Attention, derrière l’apparente bienveillance du conseil, il peut y avoir la volonté de dominer, d’asservir. Penser par soi-même, c’est donc un exercice qui nous mène vers l’indépendance et la liberté de conscience.

Ne pas être dogmatique de ses pensées est aussi essentiel.

Est-ce que s’affranchir d’un rapport de domination par lequel des maîtres à penser dictent à la masse ce que celle-ci doit penser revient à refuser tout dialogue avec autrui ? Certainement pas, selon Kant. On ne pense jamais totalement seul, car une fois que notre jugement est fait, nous le confrontons à celui des autres et il donne l’exemple suivant : » si un homme voit en plein jour sur sa table une lumière allumée que n’aperçoit cependant pas une autre personne également bien placée pour cela. Il y a matière à réflexion afin de trouver le pourquoi du comment ».

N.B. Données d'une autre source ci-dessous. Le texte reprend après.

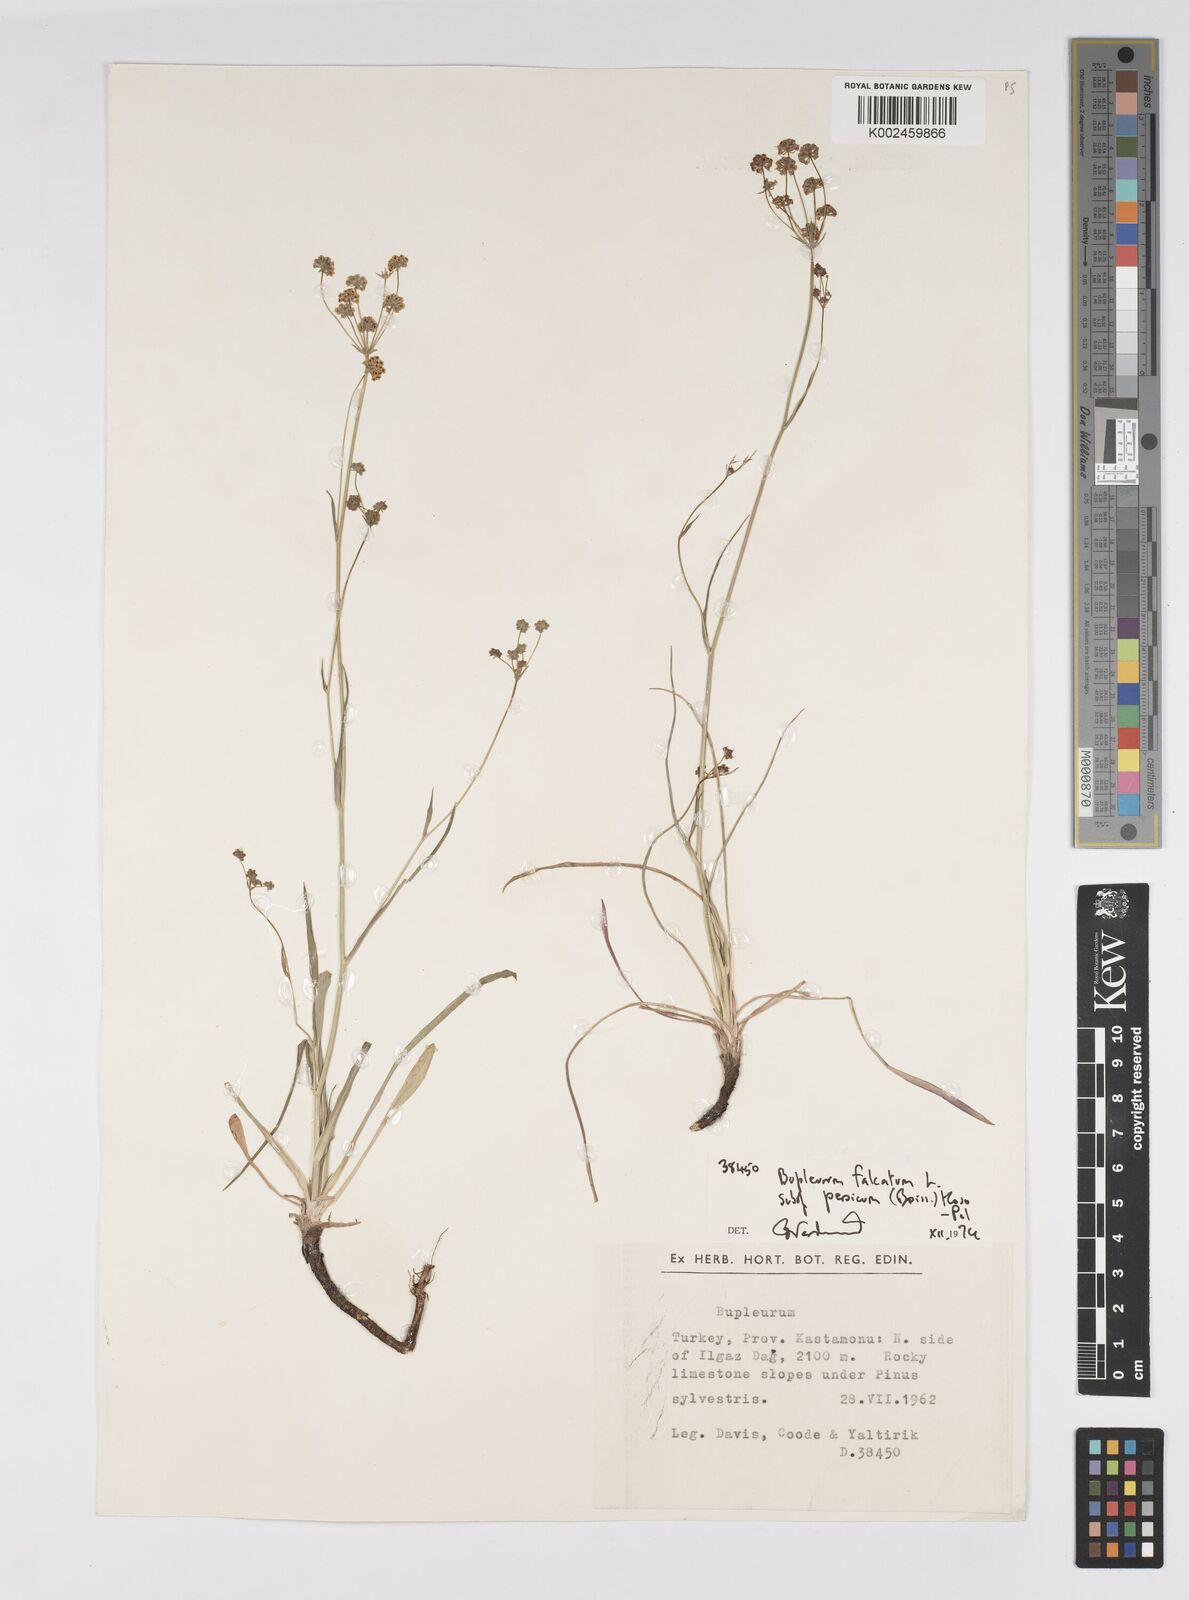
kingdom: Plantae
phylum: Tracheophyta
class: Magnoliopsida
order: Apiales
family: Apiaceae
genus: Bupleurum
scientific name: Bupleurum falcatum
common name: Sickle-leaved hare's-ear
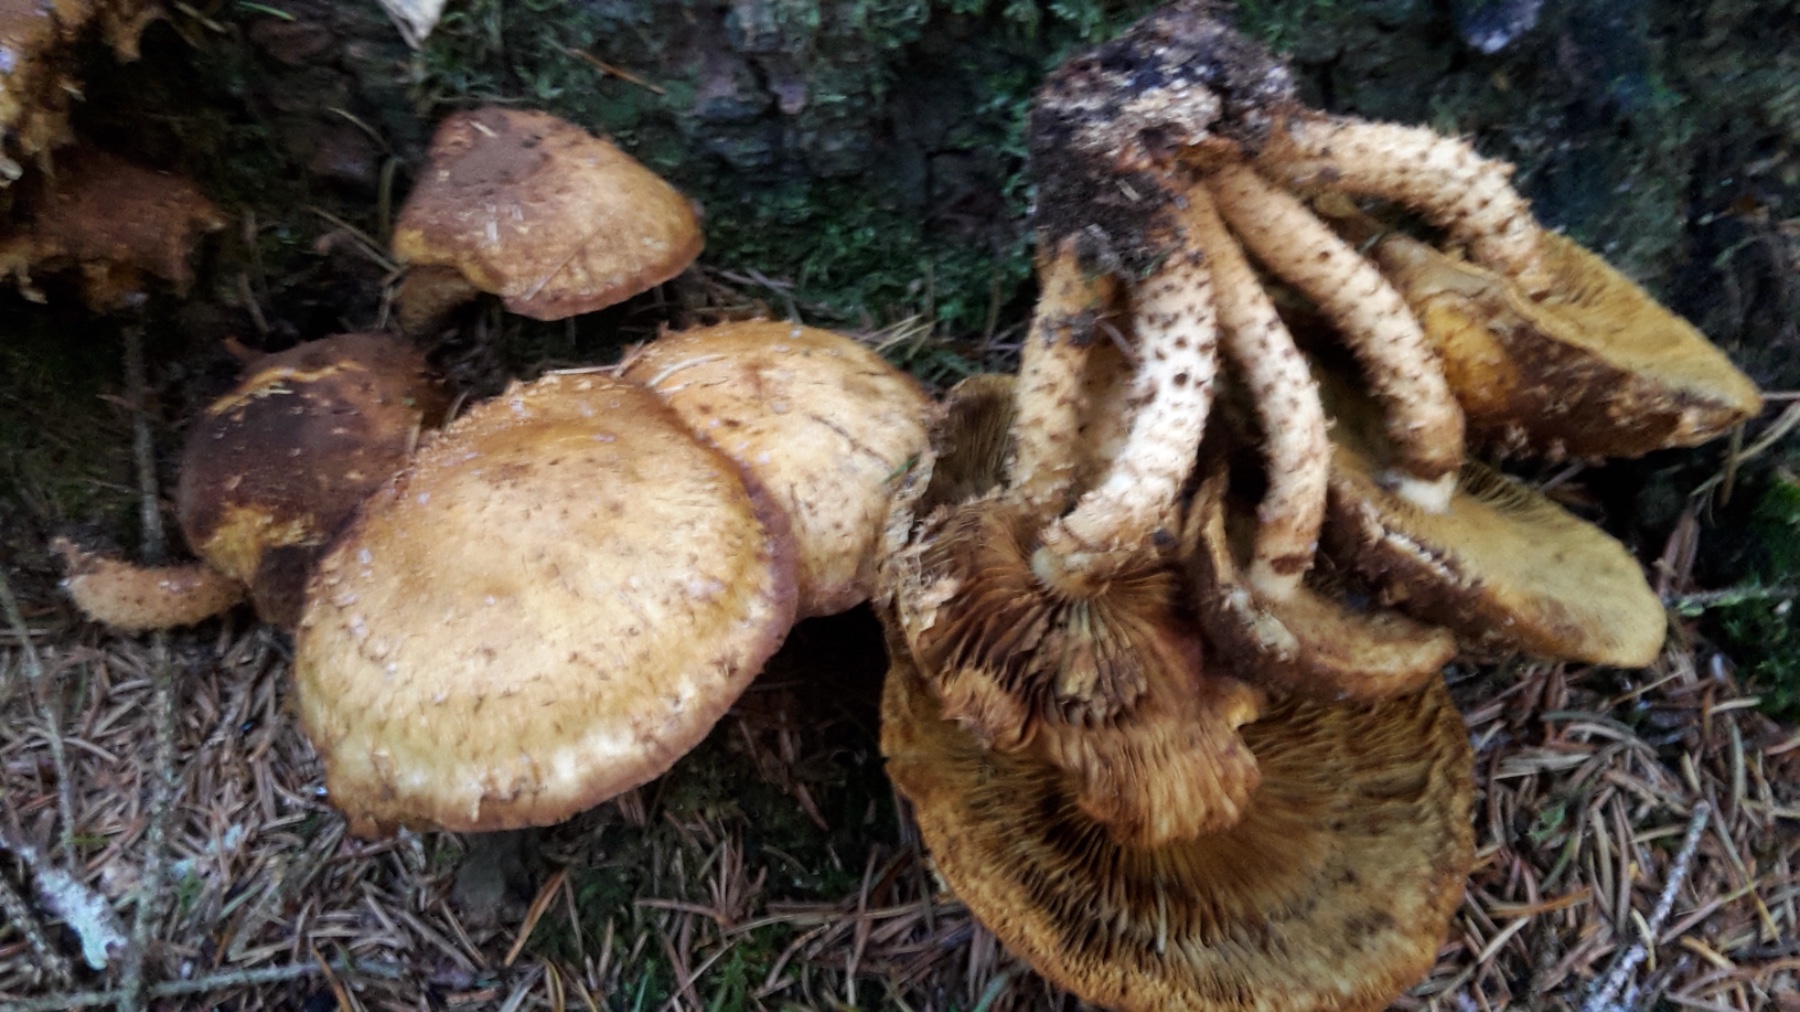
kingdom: Fungi
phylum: Basidiomycota
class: Agaricomycetes
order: Agaricales
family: Strophariaceae
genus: Pholiota
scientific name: Pholiota squarrosa
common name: krumskællet skælhat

Il est nécessaire de faire confiance à sa propre intelligence pour former ses idées, il faut ensuite les partager avec celles des autres pour s’assurer qu’elles ne sont pas en contradiction avec la raison universelle, qu’elles sont justes et vraies du point de vue de celle-ci. Nous ne devons pas laisser les autres penser à notre place, mais dialoguer avec eux pour ne pas se tromper. Demander conseil à autrui sur ses propres jugements peut donc permettre de vérifier qu’ils sont pertinents.

Le bon conseil est celui qui valide notre idée de départ.

De ce principe, Kant tire dans la Critique de la faculté de juger (1790) les trois maximes du sens commun : « 1) Penser par soi-même ; 2) Penser en se mettant à la place de tout autre ; 3) Toujours penser en accord avec soi-même. »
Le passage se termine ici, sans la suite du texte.